TASK REQUIREMENTS:
In the data below, copy every line exactly, from the line containing "2020年 7 月 14日" down to the line containing "Tiktok,Tiktok开户,Tiktok信息流", with both of those lines included.

Dataset excerpts:
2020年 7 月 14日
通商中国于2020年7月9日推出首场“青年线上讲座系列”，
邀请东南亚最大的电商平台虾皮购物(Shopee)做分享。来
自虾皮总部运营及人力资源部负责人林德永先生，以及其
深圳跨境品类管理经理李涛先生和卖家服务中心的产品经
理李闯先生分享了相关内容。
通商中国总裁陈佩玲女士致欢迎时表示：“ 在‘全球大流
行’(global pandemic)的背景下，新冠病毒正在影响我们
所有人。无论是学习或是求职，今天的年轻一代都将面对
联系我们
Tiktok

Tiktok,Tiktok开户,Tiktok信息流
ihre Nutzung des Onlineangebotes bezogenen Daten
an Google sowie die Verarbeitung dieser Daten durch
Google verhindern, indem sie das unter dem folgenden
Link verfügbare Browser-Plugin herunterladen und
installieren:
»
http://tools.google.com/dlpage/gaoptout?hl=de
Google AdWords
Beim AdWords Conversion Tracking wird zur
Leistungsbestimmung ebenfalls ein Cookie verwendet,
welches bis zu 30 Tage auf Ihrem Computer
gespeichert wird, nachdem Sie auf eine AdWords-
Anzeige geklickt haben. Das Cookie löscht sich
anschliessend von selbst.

==

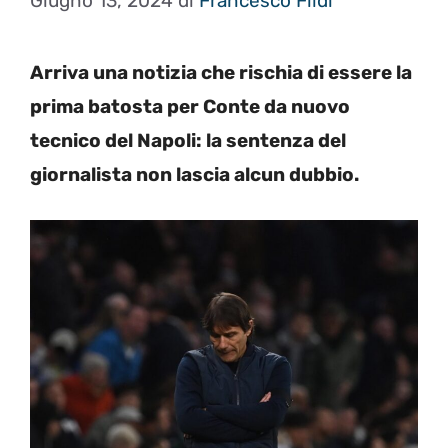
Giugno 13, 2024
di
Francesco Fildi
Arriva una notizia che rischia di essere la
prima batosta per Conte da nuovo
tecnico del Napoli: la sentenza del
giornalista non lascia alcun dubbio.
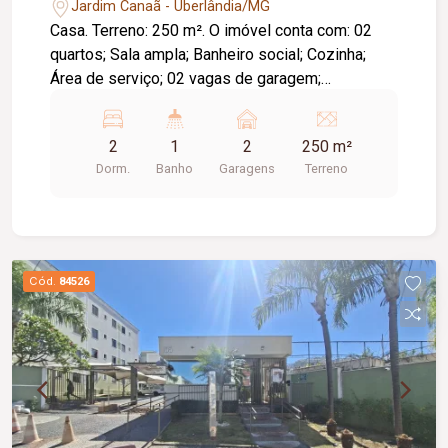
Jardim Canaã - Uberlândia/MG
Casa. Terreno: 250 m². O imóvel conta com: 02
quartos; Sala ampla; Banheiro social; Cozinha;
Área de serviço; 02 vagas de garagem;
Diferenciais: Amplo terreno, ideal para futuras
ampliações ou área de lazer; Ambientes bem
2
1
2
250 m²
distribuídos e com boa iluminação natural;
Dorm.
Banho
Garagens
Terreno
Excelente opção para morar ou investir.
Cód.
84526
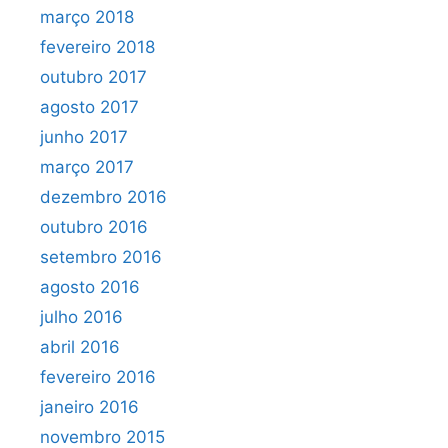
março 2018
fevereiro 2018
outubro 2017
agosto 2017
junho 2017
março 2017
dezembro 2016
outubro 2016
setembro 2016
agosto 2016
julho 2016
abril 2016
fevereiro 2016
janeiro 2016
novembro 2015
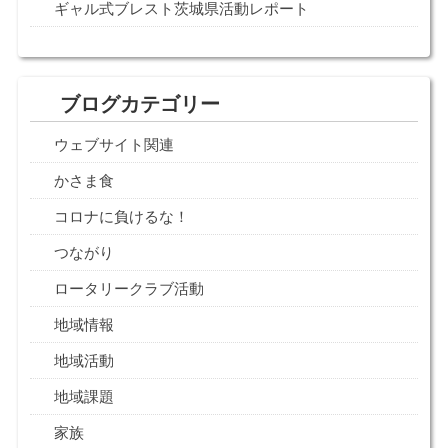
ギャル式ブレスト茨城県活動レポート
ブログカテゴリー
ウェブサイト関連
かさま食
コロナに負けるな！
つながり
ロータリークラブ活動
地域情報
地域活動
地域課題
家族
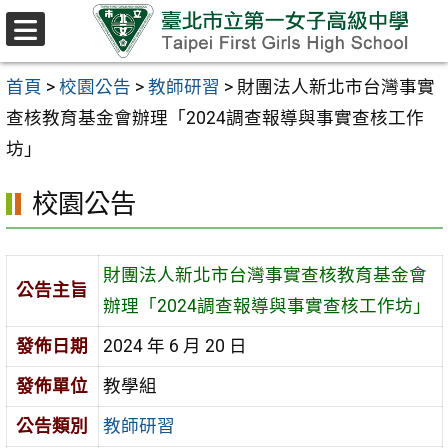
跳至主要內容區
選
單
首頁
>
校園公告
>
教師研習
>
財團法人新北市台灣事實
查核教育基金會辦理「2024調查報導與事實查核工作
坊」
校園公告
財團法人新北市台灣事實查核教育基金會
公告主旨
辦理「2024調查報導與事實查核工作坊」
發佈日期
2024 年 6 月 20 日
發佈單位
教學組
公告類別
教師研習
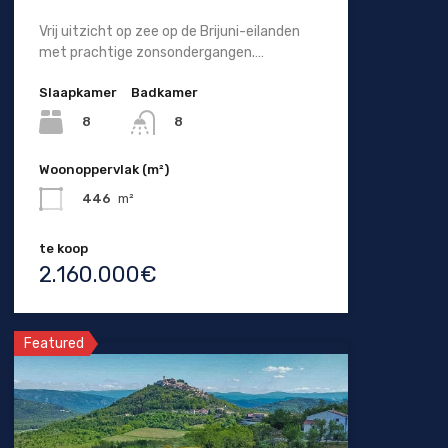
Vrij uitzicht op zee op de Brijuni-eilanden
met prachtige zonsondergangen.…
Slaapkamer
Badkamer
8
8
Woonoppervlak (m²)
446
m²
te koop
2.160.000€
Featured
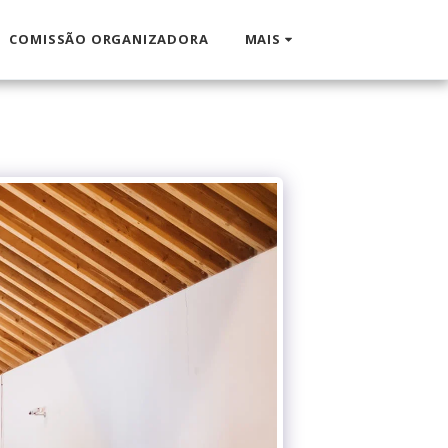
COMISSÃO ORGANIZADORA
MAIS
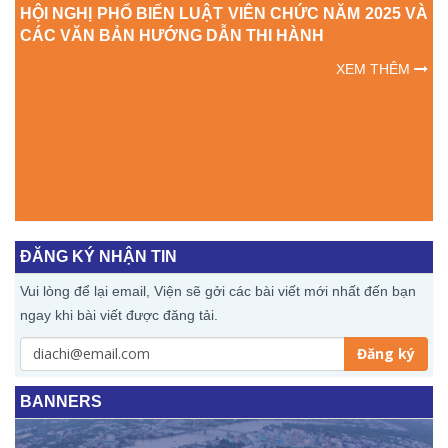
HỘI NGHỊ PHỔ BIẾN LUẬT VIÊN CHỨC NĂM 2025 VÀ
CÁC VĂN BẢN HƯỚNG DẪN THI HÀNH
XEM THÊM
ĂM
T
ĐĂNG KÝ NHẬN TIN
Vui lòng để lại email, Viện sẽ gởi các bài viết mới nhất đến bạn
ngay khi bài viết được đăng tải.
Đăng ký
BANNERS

TASK RESPONSE:
2020年 7 月 14日
通商中国于2020年7月9日推出首场“青年线上讲座系列”，
邀请东南亚最大的电商平台虾皮购物(Shopee)做分享。来
自虾皮总部运营及人力资源部负责人林德永先生，以及其
深圳跨境品类管理经理李涛先生和卖家服务中心的产品经
理李闯先生分享了相关内容。
通商中国总裁陈佩玲女士致欢迎时表示：“ 在‘全球大流
行’(global pandemic)的背景下，新冠病毒正在影响我们
所有人。无论是学习或是求职，今天的年轻一代都将面对
联系我们
Tiktok

Tiktok,Tiktok开户,Tiktok信息流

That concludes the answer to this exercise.